Les thérapies biologiques ciblées
Inspirées des succès obtenus dans le traitement de la polyarthrite rhumatoïde, des thérapies biologiques ciblant spécifiquement les médiateurs impliqués dans l'arthrose dégénérative sont en cours de développement. Les inhibiteurs de l'interleukine-1, les anticorps anti-NGF (Nerve Growth Factor, pour le contrôle de la douleur) et les modulateurs de la voie Wnt (impliquée dans le métabolisme osseux et cartilagineux) représentent des approches prometteuses. Le développement de biothérapies locales, administrées directement dans l'articulation, pourrait permettre de maximiser l'efficacité tout en minimisant les effets systémiques indésirables.
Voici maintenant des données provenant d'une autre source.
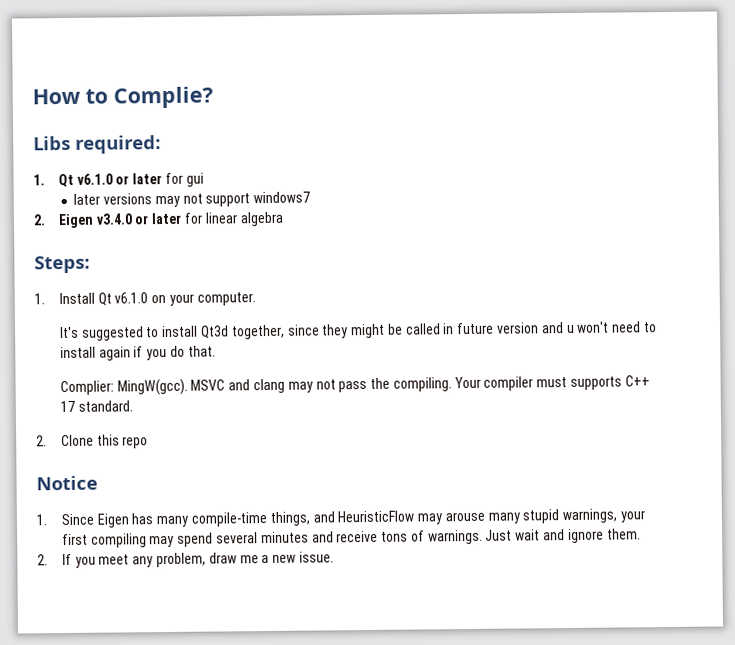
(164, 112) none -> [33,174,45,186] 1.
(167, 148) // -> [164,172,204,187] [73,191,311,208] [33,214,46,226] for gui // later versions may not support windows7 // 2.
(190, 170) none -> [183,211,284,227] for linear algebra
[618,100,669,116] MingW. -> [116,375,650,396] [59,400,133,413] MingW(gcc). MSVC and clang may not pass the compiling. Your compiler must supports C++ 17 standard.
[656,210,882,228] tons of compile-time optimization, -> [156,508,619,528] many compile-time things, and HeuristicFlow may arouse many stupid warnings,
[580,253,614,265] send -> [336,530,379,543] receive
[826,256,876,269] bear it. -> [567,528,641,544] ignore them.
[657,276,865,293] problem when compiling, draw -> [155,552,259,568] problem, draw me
L'ingénierie tissulaire et les biomatériaux
L'ingénierie tissulaire vise à créer des substituts cartilagineux en laboratoire, à partir de cellules du patient ensemencées sur des matrices biocompatibles (scaffolds). Ces constructions biologiques pourraient un jour être implantées dans les zones d'érosion cartilagineuse pour restaurer la surface articulaire. Les progrès de la bio-impression 3D ouvrent des perspectives fascinantes pour fabriquer des implants cartilagineux sur mesure, reproduisant fidèlement l'architecture et les propriétés mécaniques du cartilage natif. Ces technologies, encore au stade expérimental, pourraient à terme offrir une alternative à la prothèse articulaire pour les patients atteints d'arthrose dégénérative avancée.
Vivre avec une arthrose dégénérative au quotidien
L'arthrose dégénérative est une maladie chronique qui nécessite une adaptation du mode de vie et une implication active du patient dans sa prise en charge. Au-delà des traitements médicaux, plusieurs stratégies pratiques permettent de mieux vivre au quotidien avec cette pathologie.
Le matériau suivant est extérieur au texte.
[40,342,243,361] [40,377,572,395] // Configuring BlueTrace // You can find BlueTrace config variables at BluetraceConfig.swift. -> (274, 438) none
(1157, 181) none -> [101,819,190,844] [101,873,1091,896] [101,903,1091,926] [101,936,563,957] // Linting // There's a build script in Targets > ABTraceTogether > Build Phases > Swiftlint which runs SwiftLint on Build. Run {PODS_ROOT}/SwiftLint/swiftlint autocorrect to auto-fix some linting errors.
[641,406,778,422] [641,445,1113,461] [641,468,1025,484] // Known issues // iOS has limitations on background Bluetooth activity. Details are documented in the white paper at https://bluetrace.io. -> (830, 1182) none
L'éducation thérapeutique : comprendre pour mieux agir
Les programmes d'éducation thérapeutique du patient (ETP) ont démontré leur efficacité dans l'arthrose dégénérative. Ils permettent au patient de comprendre sa maladie, d'acquérir les compétences nécessaires pour gérer les poussées douloureuses, d'adopter les bons gestes de protection articulaire et d'intégrer l'activité physique dans son quotidien de manière durable. Les patients éduqués ont une meilleure observance thérapeutique, une douleur mieux contrôlée et un moindre recours aux soins d'urgence.
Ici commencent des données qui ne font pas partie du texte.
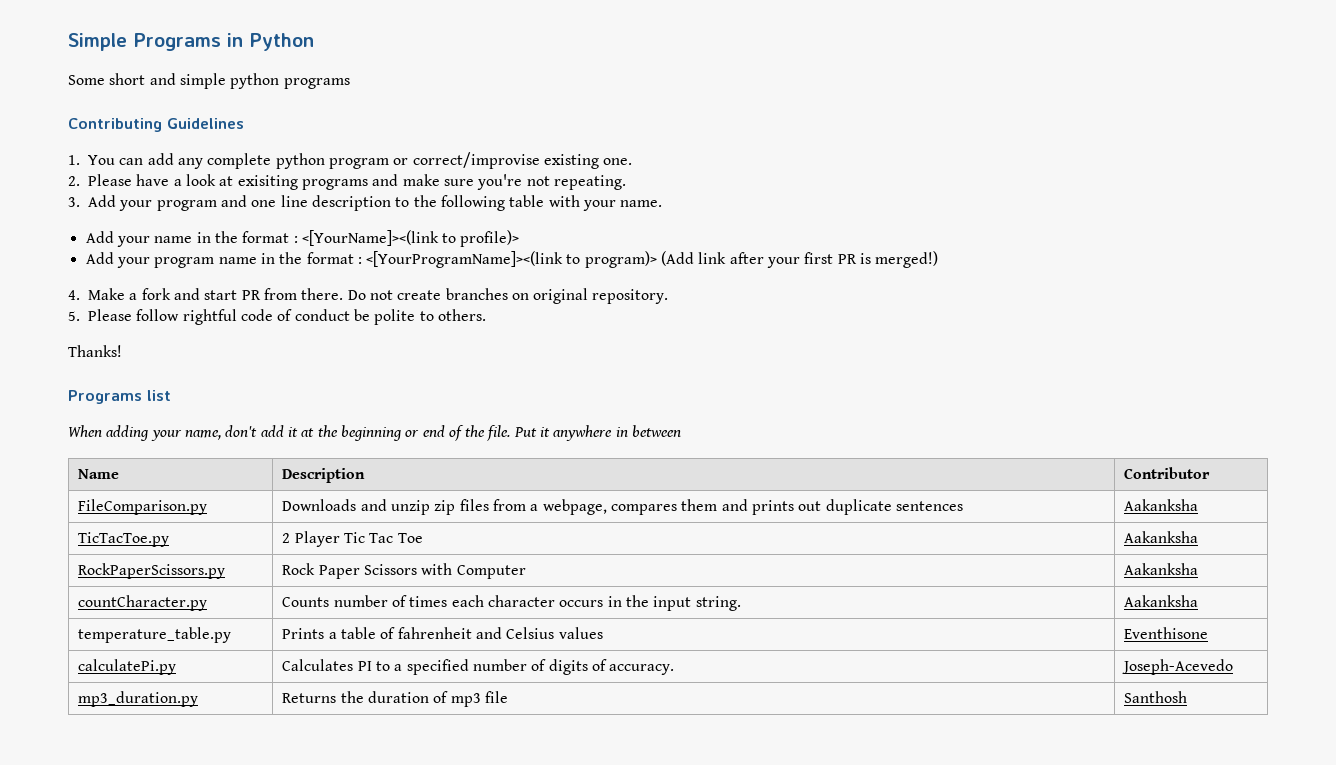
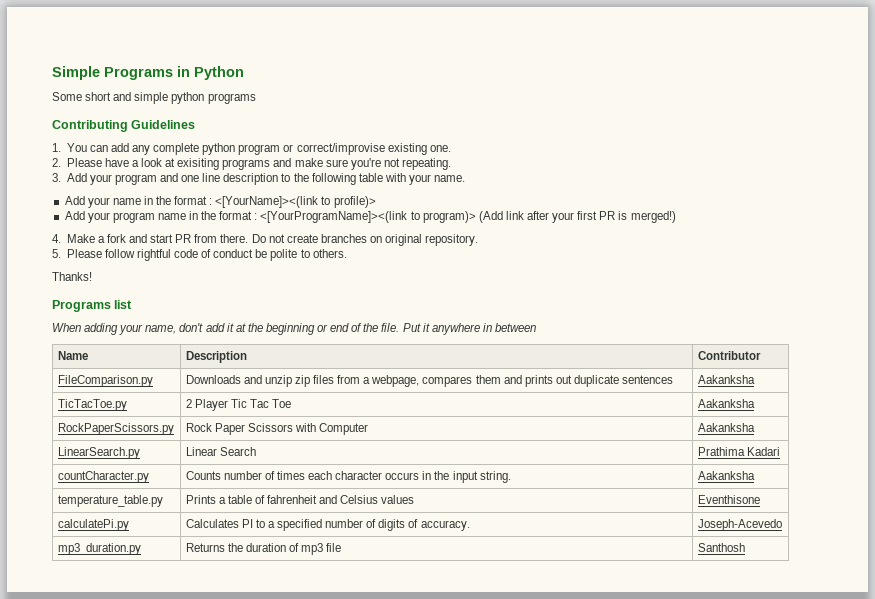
(1199, 569) none -> [57,447,140,459] [185,447,256,456] [697,447,780,456] // LinearSearch.py | Linear Search | Prathima Kadari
Les aides techniques et l'ergonomie
L'utilisation d'aides techniques adaptées permet de réduire les contraintes sur les articulations atteintes d'arthrose dégénérative. Les orthèses de genou (genouillères stabilisatrices, orthèses de décharge), les semelles orthopédiques, les cannes de marche et les aménagements ergonomiques du domicile et du poste de travail font partie de l'arsenal thérapeutique. La kinésithérapie joue un rôle central dans l'apprentissage des gestes de protection articulaire et dans la mise en place d'un programme de rééducation individualisé.
La dimension psychologique
L'impact psychologique de l'arthrose dégénérative ne doit pas être sous-estimé. La douleur chronique, la limitation progressive des activités et la perte d'autonomie peuvent entraîner anxiété, dépression et isolement social. Or, la détresse psychologique amplifie la perception douloureuse et réduit la motivation à maintenir une activité physique régulière, créant un cercle vicieux délétère. La prise en charge psychologique, qu'il s'agisse de thérapie cognitivo-comportementale, de techniques de relaxation ou de groupes de soutien entre patients, fait partie intégrante d'une prise en charge globale et efficace de l'arthrose dégénérative.